■ WORK INSTRUCTION A ■
In the passage on spiritual seeking below, what three shortcomings does the writer say the new age culture shared with organized religion?
■ WORK INSTRUCTION B ■
Return the part of the passage on spiritual seeking below that opens with the words containing "Certainly something –" and closes with "certainly not sustainable.".
■ WORK INSTRUCTION C ■
Resume the passage on spiritual seeking below, picking up after its last sentence.

After a year or so of random experiences, I began to recognize a new age culture that thought of itself as higher minded than organized religion; yet it continued committing many of organized religion’s biggest fallacies. The talking in absolutes. The lecture style spoon feeding of data. The lack of opportunity for group dialogue. Whether it was sitting in a chair and listening to a speaker or laying on a mat and drinking a hallucinogenic – there was something all very passive about it. The elixir was doing something to you – while you hoped to have your life changing “breakthrough.”
Certainly something – say a brief peak experience – could be brought to the surface with an elixir. But it quickly faded. The seminar was over. The workshop closed. The comedown from the hallucinogenic complete. And if something deeply emotional had surfaced? What then? I had no tools, no way to process it further on my own later. Playing with my emotions in this way felt misguided and risky, and certainly not sustainable.
And so, I began to wonder if my idea of becoming a non-religious but spiritual person in our society was even possible…
Now, just like being in a bad relationship or two, I was made aware through these experiences of what I didn’t need to grow: a didactic atmosphere driven by ego, seminar style presentations that lack dialogue, the trendy weekend retreat model of “a sweet 48 hours and then it’s over” – and just as I began to see what I didn’t want in a spiritual path, I stumbled into something completely different.

■ INFORMATION SHOWN ■

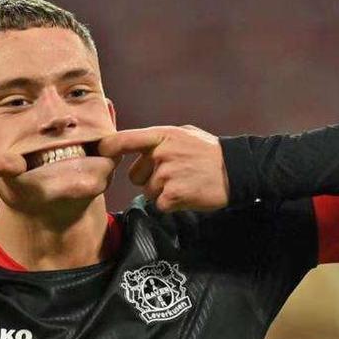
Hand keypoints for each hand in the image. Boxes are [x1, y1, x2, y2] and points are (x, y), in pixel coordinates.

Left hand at [98, 125, 228, 211]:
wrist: (238, 169)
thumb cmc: (210, 152)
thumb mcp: (184, 134)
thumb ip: (158, 139)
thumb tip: (134, 143)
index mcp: (162, 135)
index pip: (125, 139)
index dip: (108, 147)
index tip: (99, 152)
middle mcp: (161, 153)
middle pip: (135, 175)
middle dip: (149, 178)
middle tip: (174, 175)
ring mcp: (167, 174)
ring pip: (148, 192)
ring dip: (162, 193)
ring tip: (185, 183)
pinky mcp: (173, 195)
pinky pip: (159, 204)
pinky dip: (171, 204)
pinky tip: (188, 194)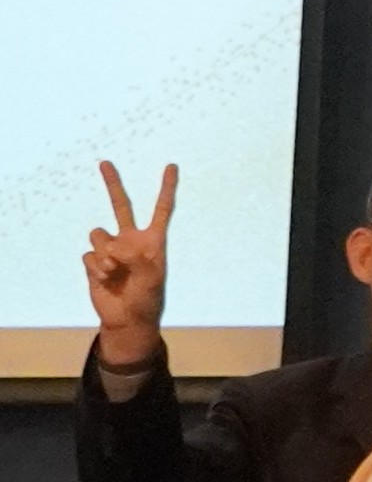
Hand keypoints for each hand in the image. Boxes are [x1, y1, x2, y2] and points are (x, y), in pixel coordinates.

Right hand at [81, 159, 173, 347]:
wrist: (127, 318)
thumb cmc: (147, 299)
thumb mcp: (151, 279)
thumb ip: (137, 259)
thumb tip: (116, 247)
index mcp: (153, 241)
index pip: (162, 209)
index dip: (166, 188)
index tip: (172, 166)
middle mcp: (131, 240)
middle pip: (121, 206)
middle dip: (113, 184)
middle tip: (105, 162)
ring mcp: (112, 249)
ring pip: (98, 234)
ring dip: (104, 253)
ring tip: (114, 270)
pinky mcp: (95, 261)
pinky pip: (89, 254)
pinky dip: (96, 267)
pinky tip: (105, 278)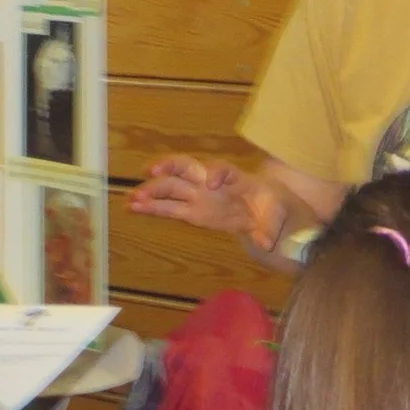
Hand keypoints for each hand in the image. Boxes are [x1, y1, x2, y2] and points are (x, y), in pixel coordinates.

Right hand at [126, 156, 286, 251]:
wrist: (264, 209)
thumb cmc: (271, 206)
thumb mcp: (277, 215)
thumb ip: (270, 228)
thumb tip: (266, 242)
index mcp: (236, 178)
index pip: (224, 169)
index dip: (216, 172)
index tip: (211, 182)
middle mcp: (211, 181)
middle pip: (188, 166)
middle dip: (170, 166)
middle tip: (152, 171)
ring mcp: (198, 194)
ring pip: (172, 185)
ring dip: (152, 189)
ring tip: (132, 198)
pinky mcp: (191, 210)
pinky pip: (168, 206)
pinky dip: (151, 207)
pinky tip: (132, 208)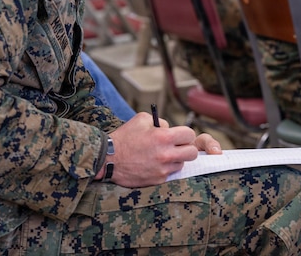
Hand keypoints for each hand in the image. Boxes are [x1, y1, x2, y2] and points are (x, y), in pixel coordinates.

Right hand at [98, 112, 220, 186]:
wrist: (108, 159)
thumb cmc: (125, 137)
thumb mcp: (142, 119)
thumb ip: (160, 122)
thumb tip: (170, 129)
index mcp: (164, 137)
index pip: (190, 135)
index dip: (185, 134)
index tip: (179, 136)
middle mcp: (166, 154)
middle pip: (192, 153)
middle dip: (186, 148)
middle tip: (177, 147)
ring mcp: (162, 169)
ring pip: (182, 164)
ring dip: (176, 159)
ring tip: (162, 155)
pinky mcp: (157, 180)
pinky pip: (170, 174)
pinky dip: (165, 169)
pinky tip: (154, 164)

■ YOUR RESPONSE A ■
Talking in absolutes, lecture-style spoon-feeding of data, and a lack of opportunity for group dialogue.

■ YOUR RESPONSE B ■
Certainly something – say a brief peak experience – could be brought to the surface with an elixir. But it quickly faded. The seminar was over. The workshop closed. The comedown from the hallucinogenic complete. And if something deeply emotional had surfaced? What then? I had no tools, no way to process it further on my own later. Playing with my emotions in this way felt misguided and risky, and certainly not sustainable.

■ YOUR RESPONSE C ■
Indeed, just as I was about to call it a day and accept that my panic attacks would continue indefinitely, I was invited to attend a few sessions of a beginner’s meditation group. The group was led by a teacher who began with simple bits of inquiry and asked me to do the same, while offering a wide array of scientific, philosophical, and metaphysical insights he’d gathered over his decades long career. The inquiry, combined with some thought-provoking data, triggered some big revelations right away. How attached am I to the ego side of my identity? How much of my fear is a reaction to true danger vs something created by me? What if I could put some distance between myself and the things that trigger me? Could I attempt to begin observing my reactions and thought patterns without judgement? Could I begin to take authorship over my experiences on a moment to moment basis? These were powerful questions and I was excited to start exploring the possible answers.
I felt an immediate affinity to the new levels of awareness I was having about my fears, my ego and my overall emotional state, and I was excited to continue to go deeper, so I joined a bigger, longstanding group my teacher hosted that met once a week. It was an open and evenhanded atmosphere with a chance to ask questions, share thoughts and experiences, all in a space free of judgement. I continued to connect with the very practical, hands on approach, where I was engaged and active, making discoveries about myself as I watched others do the same. Importantly, I was constantly reminded that gaining knowledge in group was only step one. Step two would be actually seeing how the new knowledge played out via a life experience later. Nothing happened overnight here. This was an incremental process which felt realistic and sustainable.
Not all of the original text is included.